Most immediately, the interdependence of turbulent eddies ranging from those at leaf scale through canopy scale to ABL-scale means that the control of assimilation and transpiration by biological properties like stomatal conductance, is steadily lost as we move from the single leaf to the plant to the whole canopy and on to landscape scale. This has profound consequences for interpreting laboratory scale physiological measurements.

Biography - John Finnigan received his BSc from the University of Manchester in 1968 and his PhD from the Australian National University in 1978. He joined the CSIRO Division of Environmental Mechanics in 1972 and from 1989 to 1995 he was Head of that Division.
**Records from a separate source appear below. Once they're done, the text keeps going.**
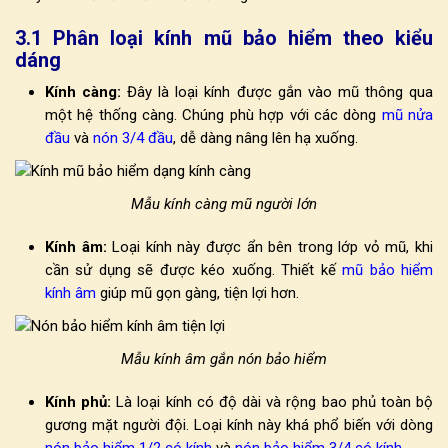
3.1 Phân loại kính mũ bảo hiểm theo kiểu
dáng
Kính càng:
Đây là loại kính được gắn vào mũ thông qua
một hệ thống càng. Chúng phù hợp với các dòng
mũ nửa
đầu
và
nón 3/4 đầu
, dễ dàng nâng lên hạ xuống.
Mẫu kính càng mũ người lớn
Kính âm:
Loại kính này được ẩn bên trong lớp vỏ mũ, khi
cần sử dụng sẽ được kéo xuống. Thiết kế
mũ bảo hiểm
kính âm
giúp mũ gọn gàng, tiện lợi hơn.
Mẫu kính âm gắn nón bảo hiểm
Kính phủ:
Là loại kính có độ dài và rộng bao phủ toàn bộ
gương mặt người đội. Loại kính này khá phổ biến với dòng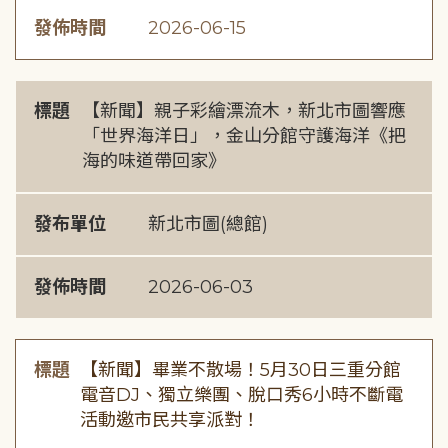
發佈時間
2026-06-15
標題
【新聞】親子彩繪漂流木，新北市圖響應
「世界海洋日」，金山分館守護海洋《把
海的味道帶回家》
發布單位
新北市圖(總館)
發佈時間
2026-06-03
標題
【新聞】畢業不散場！5月30日三重分館
電音DJ、獨立樂團、脫口秀6小時不斷電
活動邀市民共享派對！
In 2001 he founded the CSIRO Centre for Complex Systems Science, which he led until 2013. He is currently a CSIRO Fellow at CSIRO Environment.

He is a Fellow of the Australian Academy of Science, a Fellow of the American Geophysical Union, an Honorary Professor at the ANU School of Biology and at the School of Geophysical Sciences, University of Edinburgh, Scotland, and an Affiliate Scientist at the National Center for Atmospheric Research, Boulder Colorado.

His research activities have spanned Atmospheric Science, from the dynamics of turbulence to the role of biosphere-atmosphere exchange in climate dynamics and now include Complex Systems Science. Currently, as well as continuing work on boundary layer flow over complex topography, he is engaged in research on the ways that human decision making and societal dynamics can be captured quantitatively in models of the human-earth system.